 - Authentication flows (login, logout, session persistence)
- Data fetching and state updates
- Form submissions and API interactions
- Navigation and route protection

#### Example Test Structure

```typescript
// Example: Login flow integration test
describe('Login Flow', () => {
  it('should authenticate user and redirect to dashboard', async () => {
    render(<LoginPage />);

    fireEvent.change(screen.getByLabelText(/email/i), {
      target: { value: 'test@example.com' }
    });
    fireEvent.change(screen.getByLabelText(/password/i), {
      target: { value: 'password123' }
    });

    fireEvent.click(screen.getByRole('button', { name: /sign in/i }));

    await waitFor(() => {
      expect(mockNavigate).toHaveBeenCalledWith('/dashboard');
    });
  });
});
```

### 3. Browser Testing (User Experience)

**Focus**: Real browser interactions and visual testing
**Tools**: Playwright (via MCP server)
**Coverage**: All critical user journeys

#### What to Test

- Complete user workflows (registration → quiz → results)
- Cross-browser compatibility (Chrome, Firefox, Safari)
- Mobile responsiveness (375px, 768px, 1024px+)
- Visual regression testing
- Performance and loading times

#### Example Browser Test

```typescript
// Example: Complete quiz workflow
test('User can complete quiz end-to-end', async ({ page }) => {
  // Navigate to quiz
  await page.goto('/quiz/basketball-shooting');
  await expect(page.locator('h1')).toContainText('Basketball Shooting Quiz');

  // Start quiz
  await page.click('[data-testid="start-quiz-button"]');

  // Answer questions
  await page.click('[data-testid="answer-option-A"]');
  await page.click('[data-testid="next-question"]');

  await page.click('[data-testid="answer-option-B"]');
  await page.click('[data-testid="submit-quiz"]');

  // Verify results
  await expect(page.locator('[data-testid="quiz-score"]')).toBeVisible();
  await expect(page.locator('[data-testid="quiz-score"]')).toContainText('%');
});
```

************

What the task asks: Retype all the data, keeping every character the same.

Written reply:
 - Authentication flows (login, logout, session persistence)
- Data fetching and state updates
- Form submissions and API interactions
- Navigation and route protection

#### Example Test Structure

```typescript
// Example: Login flow integration test
describe('Login Flow', () => {
  it('should authenticate user and redirect to dashboard', async () => {
    render(<LoginPage />);

    fireEvent.change(screen.getByLabelText(/email/i), {
      target: { value: 'test@example.com' }
    });
    fireEvent.change(screen.getByLabelText(/password/i), {
      target: { value: 'password123' }
    });

    fireEvent.click(screen.getByRole('button', { name: /sign in/i }));

    await waitFor(() => {
      expect(mockNavigate).toHaveBeenCalledWith('/dashboard');
    });
  });
});
```

### 3. Browser Testing (User Experience)

**Focus**: Real browser interactions and visual testing
**Tools**: Playwright (via MCP server)
**Coverage**: All critical user journeys

#### What to Test

- Complete user workflows (registration → quiz → results)
- Cross-browser compatibility (Chrome, Firefox, Safari)
- Mobile responsiveness (375px, 768px, 1024px+)
- Visual regression testing
- Performance and loading times

#### Example Browser Test

```typescript
// Example: Complete quiz workflow
test('User can complete quiz end-to-end', async ({ page }) => {
  // Navigate to quiz
  await page.goto('/quiz/basketball-shooting');
  await expect(page.locator('h1')).toContainText('Basketball Shooting Quiz');

  // Start quiz
  await page.click('[data-testid="start-quiz-button"]');

  // Answer questions
  await page.click('[data-testid="answer-option-A"]');
  await page.click('[data-testid="next-question"]');

  await page.click('[data-testid="answer-option-B"]');
  await page.click('[data-testid="submit-quiz"]');

  // Verify results
  await expect(page.locator('[data-testid="quiz-score"]')).toBeVisible();
  await expect(page.locator('[data-testid="quiz-score"]')).toContainText('%');
});
```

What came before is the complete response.